Dr. Goldman: We may go from IV to gas if deep IV sedation could obstruct the airway to the point where the patient needs an LMA or ETT. More providers use LMAs to fill the gap with these difficult borderline cases. A good example is a forearm shunt revision case with a renal dialyses patient. These patients are usually sick, on multiple meds ... [with] increased gastric volume. In the past, we did these cases with local or regional anesthesia. Now, more surgeons ask for deep IV or LMA plus local.

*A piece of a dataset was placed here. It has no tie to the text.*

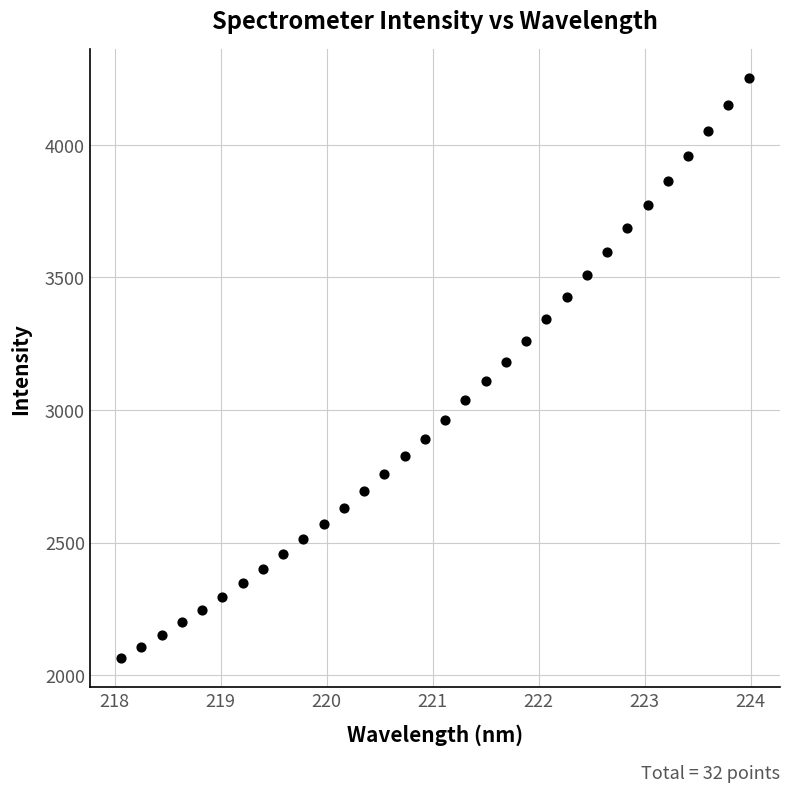

What is the range of Y values (max minus min)?

2188.1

Dr. Barinholtz: The only time I routinely opt to use gas rather than TIVA is for some short pediatric cases, such as myringotomy tube insertion. Some patients require mask induction, but I switch to TIVA as soon as I start the IV. When I must intubate, I typically avoid muscle relaxants altogether.

Mr. Randolph: Office-based surgery often is not conducive to general anesthesia because the necessary equipment, medications, personnel and space might be lacking. Outpatient surgery in a hospital or ASC usually provides for a wider choice of anesthetics. Consider anesthetist-patient communication barriers? such as language or uncooperativeness.

What are TIVA's pros and cons?
Dr. Barinholtz: TIVA is more labor-intensive. Inhalational agents are total anesthetics, whereas most IV push drugs have one function only. On the flip side, TIVA lets you precisely control each component of the case - hypnosis, amnesia, analgesia and muscle relaxation - individually, with a higher level of normal physiologic functioning and a superior recovery profile.

Dr. Joshi: Most patients prefer IV induction with propofol but ? with consciousness monitoring, we can titrate inhalational agents such as desflurane and sevoflurane with control equal to TIVA. Studies have also shown more rapid early recovery with some of the newer inhalationals compared with propofol-based TIVA. That holds true even when you titrate propofol to BIS levels. One definite benefit to TIVA is lower PONV rates.

Discuss PONV and fast-tracking.
Dr. Joshi: It seems logical to assume TIVA equates to better fast-tracking due to lower PONV, but we found no differences in PONV-related late recovery that requires phase one PACU stay and delays home readiness.1 Anti-emetic prophylaxis and reduced use of opioids help to greatly reduce PONV rates. Current data also suggest that nitrous oxide does not contribute to PONV.

Dr. Barinholtz: You might get the patients out and get them home just as soon with inhalationals, but if you ask two groups of patients, one given propofol-based TIVA, the other gas, how they feel, the TIVA group will almost always report feeling better after surgery. Why work hard to circumvent PONV when you don't have to? Propofol has no cumulative emetic effects but inhalationals do.

Dr. Joshi: Inhalational anesthesia has an economic advantage over TIVA, primarily due to propofol costs. But many factors influence cost. In my mind, the cost differences are too small to warrant changing your approach one way or the other.

Dr. Barinholtz: Titrating drugs to BIS levels has decreased drug costs. Since we implemented BIS monitoring in my practice, we've seen propofol use decrease by about 20 percent.

Can you apply consciousness monitoring to titrating inhalational anesthesia?
Dr. Joshi: Titrating volatile anesthetics to BIS levels reduces the drug requirements and hastens emergence. For instance, when I use a desflurane and nitrous oxide combination, I know from BIS studies that the patient will have adequate hypnosis 3 to 3.5 percent end-tidal concentration.

Dr. Friedberg: But is it just as good to run sevoflurane at, say, a BIS 50 to 60 reading for cosmetic surgery? It depends on whether you consider a 1-in-50,000 risk of malignant hyperthermia an acceptable risk for these patients. I don't. Perhaps before propofol, but definitely not now.

1. Anesthesiol Clin North America. 20003 Jun; 21 (2): 263-72.